● EXERCISE TEXT
*****

March 25, 2010

Florida Senate overreaches on changes to regulation of teaching

Yesterday, the Florida Senate voted for Senate Bill 6, which would dramatically change the structure of teacher evaluation, contracts, pay, and licensure in the state. A few amendments were approved on the floor of the senate, but only three appear substantive, and the largest changes happened in committee, in part to address concerns about constitutionality for the initial bill. 

As the Washington Post's Valerie Strauss has, most observers have focused on the evaluation, pay, and contract issues, and that's because the intent of the bill is to elliminate any form of tenure, to reorient evaluation around student test scores, and to eliminate the ability of school boards to pay teachers in part based on experience. For a variety of reasons, legislation such as SB 6 is policy overreaching, and as it has in several other ways in the past decade, Florida has gone far beyond any other state in education policy. In part because it is so hostile towards the Florida Education Association, I suspect that some observers will praise the senate even if this turns out to be horrid policy. That way lies Thrasymachus, and it's not pretty.

*****

● DATA RECORDS
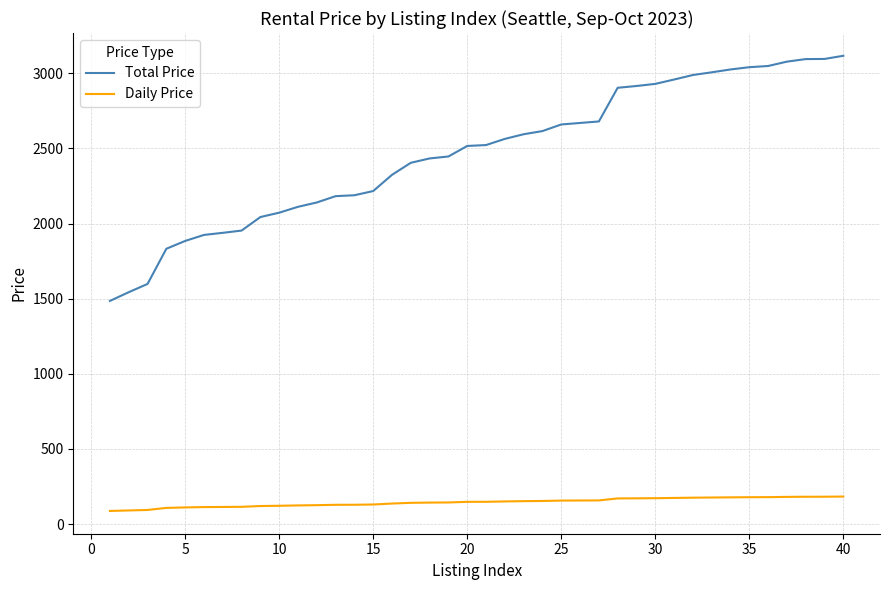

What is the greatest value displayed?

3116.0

*****

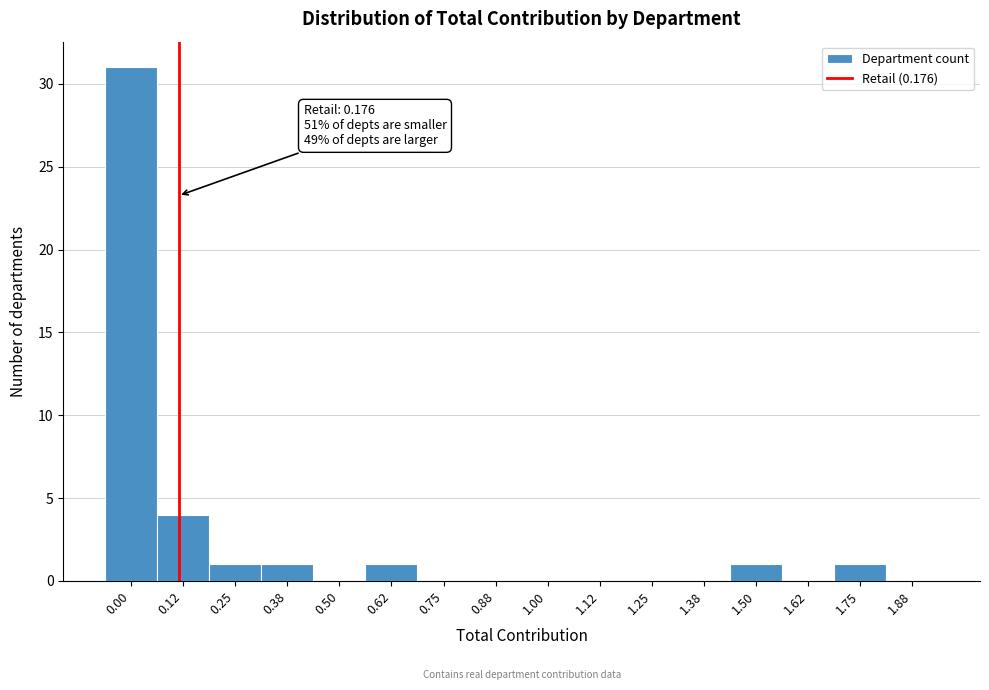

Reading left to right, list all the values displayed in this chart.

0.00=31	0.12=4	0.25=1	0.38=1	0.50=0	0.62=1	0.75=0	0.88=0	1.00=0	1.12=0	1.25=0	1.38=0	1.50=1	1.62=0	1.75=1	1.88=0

*****

From the Senate Bill 6 commentary above, reproduce the passage starting with "Yesterday, the Florida" and going on through "the initial bill.".

Yesterday, the Florida Senate voted for Senate Bill 6, which would dramatically change the structure of teacher evaluation, contracts, pay, and licensure in the state. A few amendments were approved on the floor of the senate, but only three appear substantive, and the largest changes happened in committee, in part to address concerns about constitutionality for the initial bill.